Alle lachten, als Koo sie begrüßte, indem er ihnen seinen Kopf nicht allzu sanft in Rücken und Flossen rammte. Gelächter unter Wasser ist gelb und orange. Es hüllte Lizzie in Licht. Sie hatte in ihrem Menschenleben nie eine echte Familie gehabt. Sie war ohne Geschwister aufgewachsen, und ihre Eltern hatten sie mit acht Jahren aufs Internat geschickt. Sie war immer einsam gewesen – bis sie Barnabas und Kahurangi getroffen hatte.

»Du bist inzwischen eine ziemlich schnelle Schwimmerin!«, sagte Laimomi. »Wir haben eine Weile gebraucht, dich einzuholen!«

Die anderen hatten Lizzie jahrelang damit aufgezogen, wie langsam sie schwamm. Schließlich hatte nur Laimomi gewusst, dass sie sich an einen neuen Körper gewöhnte.
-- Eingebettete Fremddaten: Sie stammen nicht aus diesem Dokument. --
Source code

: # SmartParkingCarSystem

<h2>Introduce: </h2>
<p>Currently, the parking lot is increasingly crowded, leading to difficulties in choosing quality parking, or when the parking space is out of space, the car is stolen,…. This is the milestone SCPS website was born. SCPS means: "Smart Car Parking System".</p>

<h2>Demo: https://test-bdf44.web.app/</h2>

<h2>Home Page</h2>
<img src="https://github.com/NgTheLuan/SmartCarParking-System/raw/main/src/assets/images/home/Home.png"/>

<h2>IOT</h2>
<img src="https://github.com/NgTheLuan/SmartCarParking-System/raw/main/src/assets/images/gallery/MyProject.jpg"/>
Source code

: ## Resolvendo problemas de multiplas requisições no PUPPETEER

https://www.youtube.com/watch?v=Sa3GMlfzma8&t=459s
»Sie ist so schön!« Laimomis Lichter waren ein Flüstern in der Dunkelheit, als sie zur Aurelia hinabblickte. »Sie ist ganz anders, als ich sie mir vorgestellt habe. Und ihr Gesang!«

Ja. Der Gesang der Aurelia erfüllte sie alle mit so viel Freude und Schönheit. Sie schien das Leben selbst zu verkörpern, wie sie dahinschwebte, sich öffnend und schließend wie eine riesige Blüte. Lizzie war sicher, dass die Kapseln, die sie trug, dieselbe Freude und Schönheit enthalten würden. Sie mussten dafür sorgen, dass sie ihr Ziel erreichten! Und sie war so froh, dass sie das nicht allein versuchen musste. So, so froh! Sie blickte die anderen dankbar an und lächelte. Sie waren alle ihre Freunde geworden, obwohl sie so anders war und noch immer nicht alles über die Meermenschen und das Leben unter Wasser wusste. Freundschaft … gab es einen mächtigeren Zauber in der Welt? Lizzie blickte zur Aurelia hinab. Vielleicht. Doch nach ihrer Erfahrung konnte es Freundschaft sogar mit der Magie des schillernden Wesens aufnehmen, das aus der Tiefe aufgestiegen war, um Hoffnung und neues Leben zu bringen.

Sie hoffte so sehr, dass Barnabas am Strand auf sie warten würde. Und dass sie ihm ihre neuen Freunde vorstellen konnte.